* _What to work on_:
In the listing below, find each line with the string "wire" and report it.

* _Data extracts_:
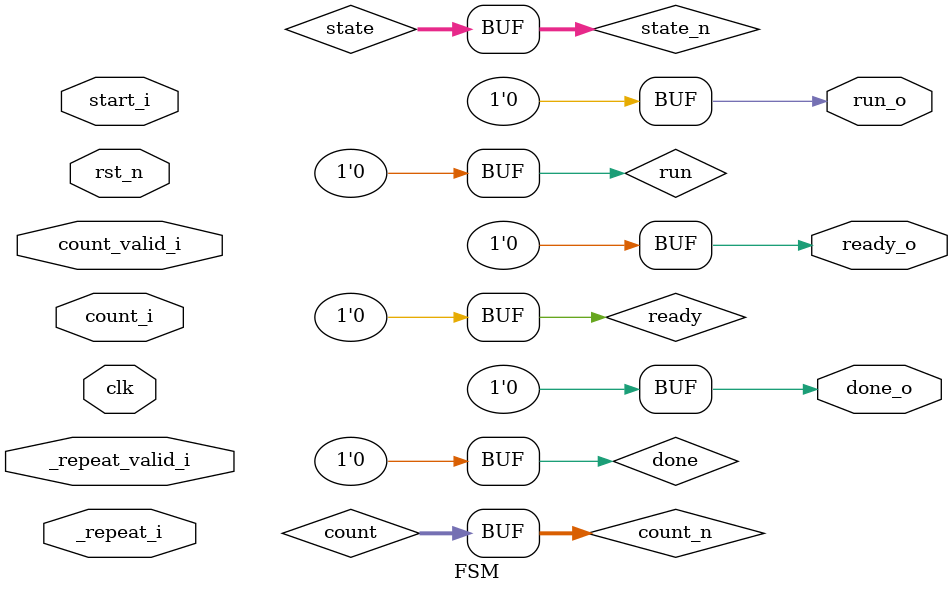
<source format=sv>


module FSM
(
    input   wire                    clk,
    input   wire                    rst_n,

    input   wire    [3:0]           count_i,
    input   wire                    count_valid_i,
    input   wire                    start_i,
    input   wire                    _repeat_i,
    input   wire                    _repeat_valid_i,

    output  wire                    ready_o,
    output  wire                    run_o,
    output  wire                    done_o
);

    localparam  S_IDLE          = 3'b000;
    localparam  S_CONF          = 3'b001;
    localparam  S_RUN           = 3'b010;
    localparam  S_DONE          = 3'b011;
    localparam  S_ASK           = 3'b100;


    // Declaring  Signals
    //  - Feel free to add any additional signals you think are necessary.
    reg     [2:0]               state,      state_n;
    reg     [3:0]               count,       count_n;
    reg                         done;
    reg                         run;
    reg                         ready;
    
    // Sequential Logic
    // - Feel free to add any additional Logic you think are necessary.
    always_ff @(posedge clk) begin
        if(!rst_n) begin
            state               <= S_IDLE;
            count               <= 4'h0;
        end else begin
            state               <= state_n;
            count               <= count_n;
        end
    end

    // Combinational Logic
    // - Feel free to add any additional Logic you think are necessary.
    always_comb begin
        ready                   = 1'b0;
        run                     = 1'b0;
        done                    = 1'b0;
        state_n                 = state;
        count_n                 = count;

        case(state)
        // TODO: Fill your code here
        endcase
    end

    assign  done_o                  = done;
    assign  run_o                   = run;
    assign  ready_o                 = ready;

endmodule
</source>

* _The completed task_:
    input   wire                    clk,
    input   wire                    rst_n,
    input   wire    [3:0]           count_i,
    input   wire                    count_valid_i,
    input   wire                    start_i,
    input   wire                    _repeat_i,
    input   wire                    _repeat_valid_i,
    output  wire                    ready_o,
    output  wire                    run_o,
    output  wire                    done_o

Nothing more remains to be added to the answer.